Prompt:
Set down, word for word, every line of the material below from the one containing "- **AI/Tech:** 2 sources" through the one containing "Sommerville, I. (2016).", but none of its pictures.

Task inputs:
/---

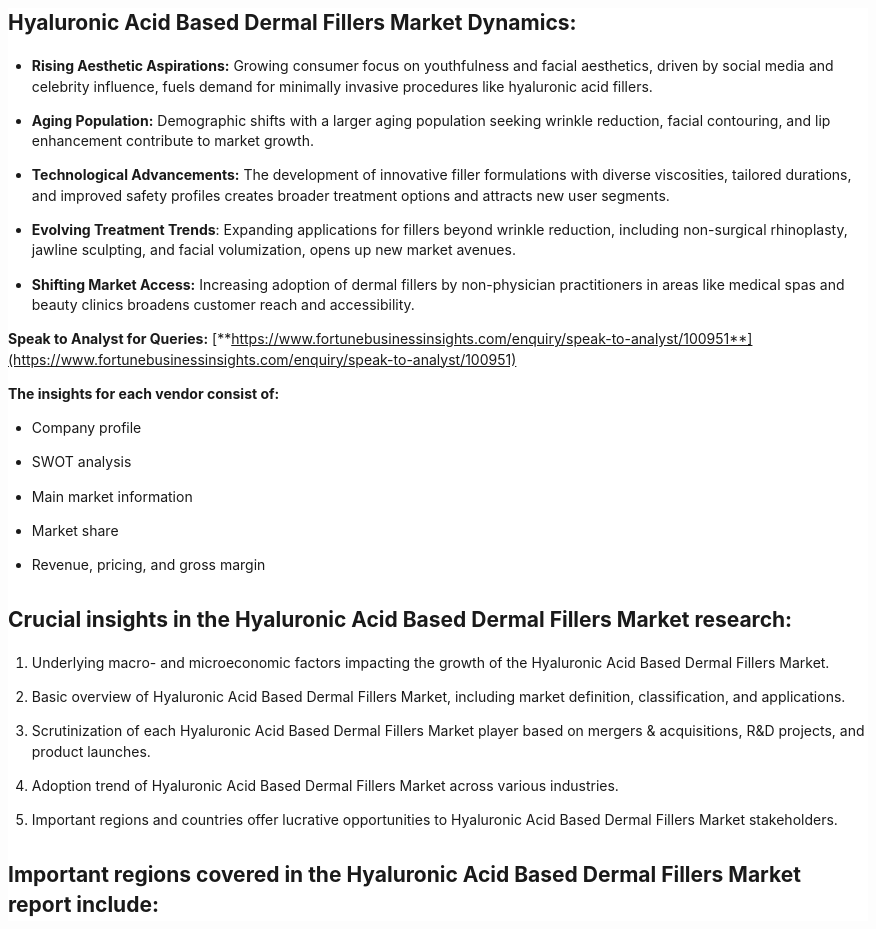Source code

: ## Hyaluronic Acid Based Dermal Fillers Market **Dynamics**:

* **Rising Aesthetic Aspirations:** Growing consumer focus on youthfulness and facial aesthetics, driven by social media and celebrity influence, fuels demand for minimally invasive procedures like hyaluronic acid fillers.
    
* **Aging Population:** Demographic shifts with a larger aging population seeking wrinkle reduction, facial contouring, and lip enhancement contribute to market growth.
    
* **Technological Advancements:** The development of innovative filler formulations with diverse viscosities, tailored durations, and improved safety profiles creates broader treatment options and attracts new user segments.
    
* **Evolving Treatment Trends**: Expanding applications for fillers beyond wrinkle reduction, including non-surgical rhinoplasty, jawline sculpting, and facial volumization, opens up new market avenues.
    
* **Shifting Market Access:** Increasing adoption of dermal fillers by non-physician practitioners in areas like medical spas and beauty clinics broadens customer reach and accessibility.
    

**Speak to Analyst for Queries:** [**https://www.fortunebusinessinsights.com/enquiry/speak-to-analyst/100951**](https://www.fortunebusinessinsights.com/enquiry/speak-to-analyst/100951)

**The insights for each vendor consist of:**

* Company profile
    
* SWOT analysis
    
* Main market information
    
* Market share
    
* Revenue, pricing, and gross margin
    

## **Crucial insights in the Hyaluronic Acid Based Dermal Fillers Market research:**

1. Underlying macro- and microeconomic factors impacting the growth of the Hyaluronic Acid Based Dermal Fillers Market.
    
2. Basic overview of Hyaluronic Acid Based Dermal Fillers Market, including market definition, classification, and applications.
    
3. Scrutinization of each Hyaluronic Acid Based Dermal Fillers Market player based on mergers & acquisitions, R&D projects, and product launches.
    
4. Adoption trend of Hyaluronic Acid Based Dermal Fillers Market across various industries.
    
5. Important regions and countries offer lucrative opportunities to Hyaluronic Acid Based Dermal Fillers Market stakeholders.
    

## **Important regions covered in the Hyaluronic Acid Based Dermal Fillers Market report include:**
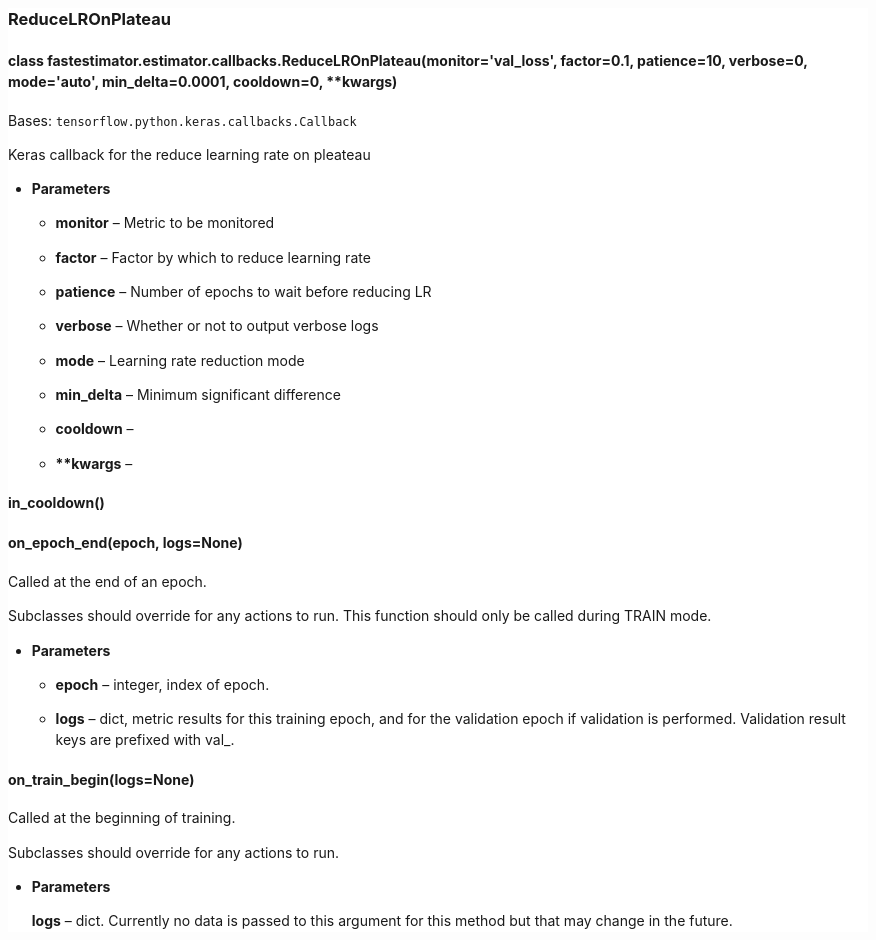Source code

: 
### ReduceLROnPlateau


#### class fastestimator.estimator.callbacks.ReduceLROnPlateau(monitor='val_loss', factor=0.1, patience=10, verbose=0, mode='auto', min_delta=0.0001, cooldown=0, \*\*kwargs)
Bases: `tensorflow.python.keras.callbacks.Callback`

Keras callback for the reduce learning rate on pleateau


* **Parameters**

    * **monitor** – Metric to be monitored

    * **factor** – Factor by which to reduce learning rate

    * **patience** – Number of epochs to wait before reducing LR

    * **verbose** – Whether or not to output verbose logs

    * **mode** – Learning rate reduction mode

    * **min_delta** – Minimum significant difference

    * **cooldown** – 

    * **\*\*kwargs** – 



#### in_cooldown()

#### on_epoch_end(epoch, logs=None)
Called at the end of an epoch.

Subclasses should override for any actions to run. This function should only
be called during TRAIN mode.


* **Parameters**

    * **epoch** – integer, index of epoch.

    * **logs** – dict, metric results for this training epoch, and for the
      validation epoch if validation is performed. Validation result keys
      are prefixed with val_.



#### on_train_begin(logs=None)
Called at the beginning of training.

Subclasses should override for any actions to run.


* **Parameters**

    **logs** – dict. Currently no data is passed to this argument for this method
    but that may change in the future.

\---
/---

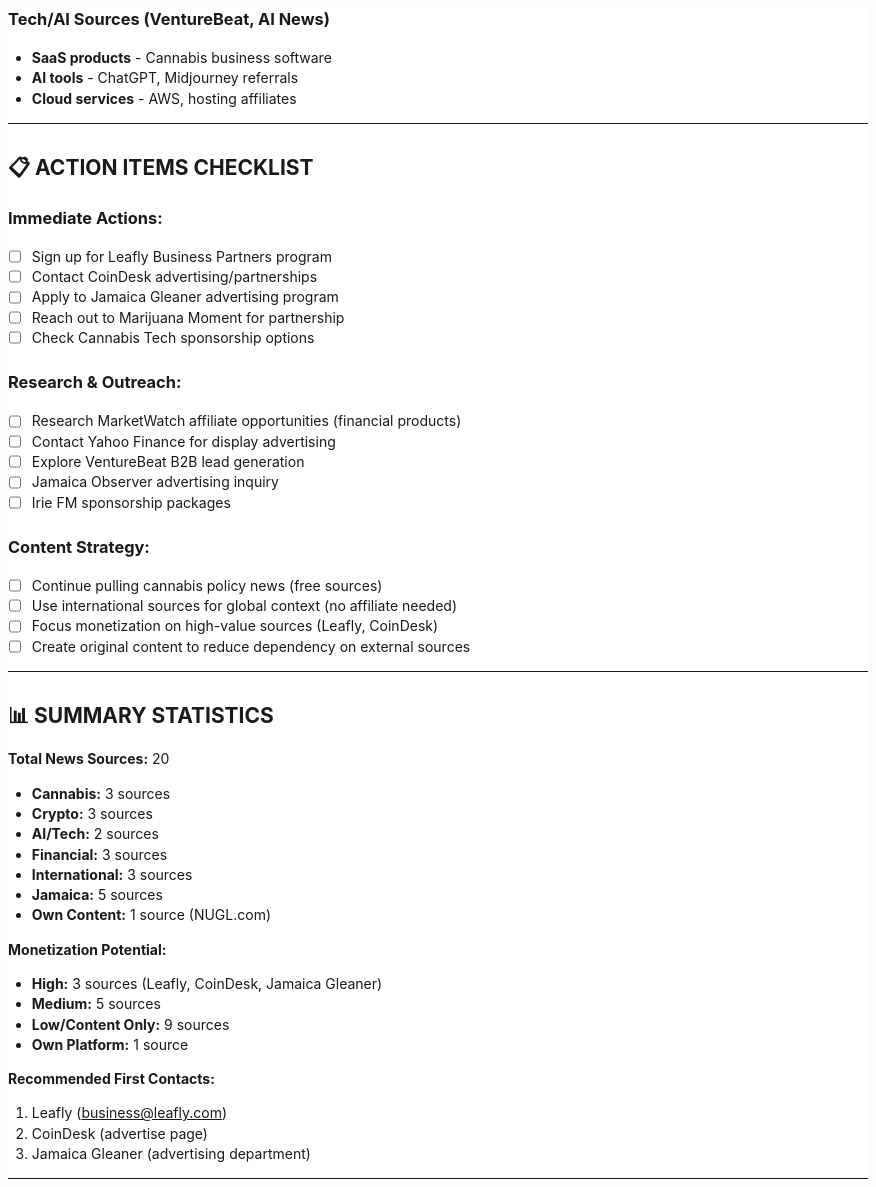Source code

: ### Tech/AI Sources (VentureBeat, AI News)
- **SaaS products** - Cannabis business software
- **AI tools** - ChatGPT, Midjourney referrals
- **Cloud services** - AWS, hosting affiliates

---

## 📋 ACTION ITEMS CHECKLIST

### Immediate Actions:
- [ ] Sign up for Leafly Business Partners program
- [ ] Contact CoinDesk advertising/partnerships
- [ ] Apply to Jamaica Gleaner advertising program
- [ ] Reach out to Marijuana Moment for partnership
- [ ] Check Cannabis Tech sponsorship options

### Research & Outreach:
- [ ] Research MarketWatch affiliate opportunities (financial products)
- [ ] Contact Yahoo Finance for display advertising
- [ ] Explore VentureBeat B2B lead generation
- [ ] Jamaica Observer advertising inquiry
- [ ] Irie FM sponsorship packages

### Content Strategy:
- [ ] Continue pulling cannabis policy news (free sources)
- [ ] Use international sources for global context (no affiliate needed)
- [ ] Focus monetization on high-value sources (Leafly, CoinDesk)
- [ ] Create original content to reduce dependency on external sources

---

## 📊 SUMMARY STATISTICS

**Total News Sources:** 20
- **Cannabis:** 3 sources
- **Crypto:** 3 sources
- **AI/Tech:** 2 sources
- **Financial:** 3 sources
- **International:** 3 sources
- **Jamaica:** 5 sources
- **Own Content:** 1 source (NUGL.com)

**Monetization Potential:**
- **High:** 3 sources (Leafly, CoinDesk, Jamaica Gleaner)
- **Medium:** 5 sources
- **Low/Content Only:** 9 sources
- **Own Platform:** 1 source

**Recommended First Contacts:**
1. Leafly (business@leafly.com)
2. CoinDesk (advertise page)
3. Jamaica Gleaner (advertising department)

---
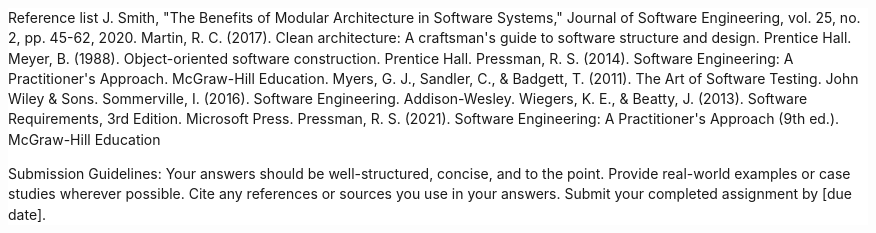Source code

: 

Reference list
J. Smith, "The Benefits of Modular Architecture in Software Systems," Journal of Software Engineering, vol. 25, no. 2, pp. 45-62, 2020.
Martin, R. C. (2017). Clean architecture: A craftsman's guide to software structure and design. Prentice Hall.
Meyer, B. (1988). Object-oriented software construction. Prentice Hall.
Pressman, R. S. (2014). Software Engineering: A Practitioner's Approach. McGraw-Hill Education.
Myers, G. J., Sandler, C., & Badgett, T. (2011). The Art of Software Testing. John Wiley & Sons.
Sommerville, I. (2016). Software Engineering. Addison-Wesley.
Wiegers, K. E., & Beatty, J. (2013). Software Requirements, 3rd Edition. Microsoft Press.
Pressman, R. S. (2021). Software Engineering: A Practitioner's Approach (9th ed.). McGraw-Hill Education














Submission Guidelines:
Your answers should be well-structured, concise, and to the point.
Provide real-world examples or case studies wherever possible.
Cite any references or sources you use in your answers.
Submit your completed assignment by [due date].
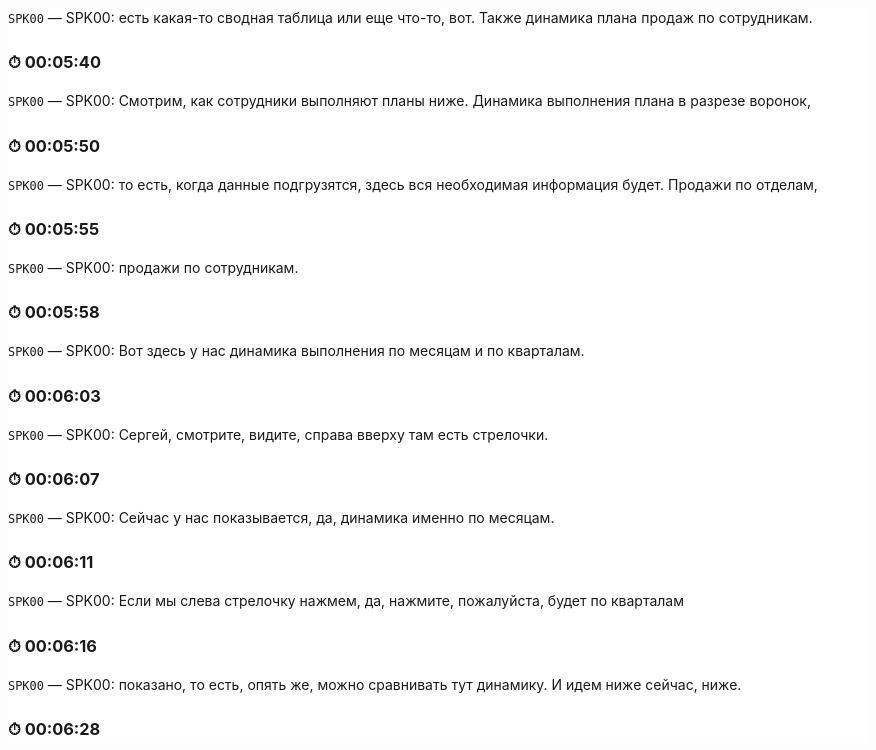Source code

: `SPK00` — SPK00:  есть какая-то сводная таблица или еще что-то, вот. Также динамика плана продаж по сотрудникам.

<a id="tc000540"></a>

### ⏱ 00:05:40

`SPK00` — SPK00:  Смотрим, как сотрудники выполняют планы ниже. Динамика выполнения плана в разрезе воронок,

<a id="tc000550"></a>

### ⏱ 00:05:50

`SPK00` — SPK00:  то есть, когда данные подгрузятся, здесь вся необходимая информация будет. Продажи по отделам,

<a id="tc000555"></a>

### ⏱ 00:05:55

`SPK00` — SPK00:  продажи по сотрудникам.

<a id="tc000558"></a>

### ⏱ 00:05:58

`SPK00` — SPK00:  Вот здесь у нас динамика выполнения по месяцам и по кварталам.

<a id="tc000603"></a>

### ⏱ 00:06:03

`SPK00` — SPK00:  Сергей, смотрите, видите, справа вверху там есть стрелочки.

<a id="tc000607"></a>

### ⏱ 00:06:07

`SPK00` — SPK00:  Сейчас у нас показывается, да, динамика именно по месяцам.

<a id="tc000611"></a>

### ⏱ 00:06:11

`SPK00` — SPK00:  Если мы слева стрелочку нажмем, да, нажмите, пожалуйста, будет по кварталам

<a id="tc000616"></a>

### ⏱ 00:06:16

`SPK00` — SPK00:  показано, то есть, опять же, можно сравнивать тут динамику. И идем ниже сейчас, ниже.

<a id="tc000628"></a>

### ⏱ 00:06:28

\---
/---

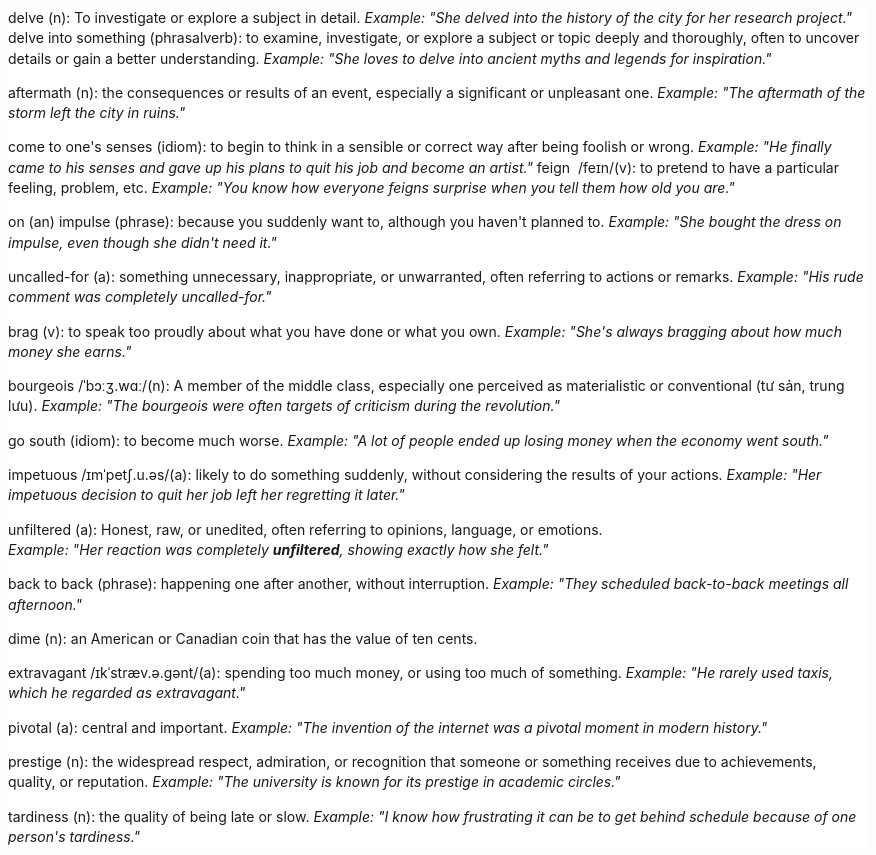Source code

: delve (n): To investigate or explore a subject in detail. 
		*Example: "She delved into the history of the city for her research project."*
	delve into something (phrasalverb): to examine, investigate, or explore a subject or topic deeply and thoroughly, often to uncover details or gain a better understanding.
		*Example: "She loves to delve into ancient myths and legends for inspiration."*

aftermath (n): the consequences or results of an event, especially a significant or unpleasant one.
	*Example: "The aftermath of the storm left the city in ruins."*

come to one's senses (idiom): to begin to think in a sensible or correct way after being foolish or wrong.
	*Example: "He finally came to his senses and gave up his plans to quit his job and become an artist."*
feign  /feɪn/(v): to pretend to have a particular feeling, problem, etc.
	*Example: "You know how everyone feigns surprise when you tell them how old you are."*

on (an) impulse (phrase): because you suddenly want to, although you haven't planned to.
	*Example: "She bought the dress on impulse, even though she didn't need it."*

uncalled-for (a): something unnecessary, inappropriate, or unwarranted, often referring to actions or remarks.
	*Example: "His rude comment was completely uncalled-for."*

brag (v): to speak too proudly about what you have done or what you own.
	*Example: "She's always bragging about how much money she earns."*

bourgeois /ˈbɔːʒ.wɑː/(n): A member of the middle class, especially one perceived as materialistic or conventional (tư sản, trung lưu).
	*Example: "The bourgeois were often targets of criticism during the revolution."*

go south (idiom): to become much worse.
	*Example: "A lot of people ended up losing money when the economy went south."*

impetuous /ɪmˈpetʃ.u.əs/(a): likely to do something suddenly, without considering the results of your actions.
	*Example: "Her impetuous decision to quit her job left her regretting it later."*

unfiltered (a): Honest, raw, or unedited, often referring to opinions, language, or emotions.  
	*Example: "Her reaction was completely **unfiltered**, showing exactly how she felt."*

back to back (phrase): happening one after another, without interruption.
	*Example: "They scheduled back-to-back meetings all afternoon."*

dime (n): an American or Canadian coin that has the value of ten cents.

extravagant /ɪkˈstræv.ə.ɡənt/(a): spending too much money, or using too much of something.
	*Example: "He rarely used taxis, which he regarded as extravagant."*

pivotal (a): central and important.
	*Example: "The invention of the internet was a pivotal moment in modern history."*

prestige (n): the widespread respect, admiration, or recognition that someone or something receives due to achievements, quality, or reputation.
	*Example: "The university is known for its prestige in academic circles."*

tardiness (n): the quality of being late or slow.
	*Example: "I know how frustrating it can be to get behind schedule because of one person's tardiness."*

\---

Exercise output:
- **AI/Tech:** 2 sources
- **Financial:** 3 sources
- **International:** 3 sources
- **Jamaica:** 5 sources
- **Own Content:** 1 source (NUGL.com)

**Monetization Potential:**
- **High:** 3 sources (Leafly, CoinDesk, Jamaica Gleaner)
- **Medium:** 5 sources
- **Low/Content Only:** 9 sources
- **Own Platform:** 1 source

**Recommended First Contacts:**
1. Leafly (business@leafly.com)
2. CoinDesk (advertise page)
3. Jamaica Gleaner (advertising department)

---
Source code

: 

Reference list
J. Smith, "The Benefits of Modular Architecture in Software Systems," Journal of Software Engineering, vol. 25, no. 2, pp. 45-62, 2020.
Martin, R. C. (2017). Clean architecture: A craftsman's guide to software structure and design. Prentice Hall.
Meyer, B. (1988). Object-oriented software construction. Prentice Hall.
Pressman, R. S. (2014). Software Engineering: A Practitioner's Approach. McGraw-Hill Education.
Myers, G. J., Sandler, C., & Badgett, T. (2011). The Art of Software Testing. John Wiley & Sons.
Sommerville, I. (2016). Software Engineering. Addison-Wesley.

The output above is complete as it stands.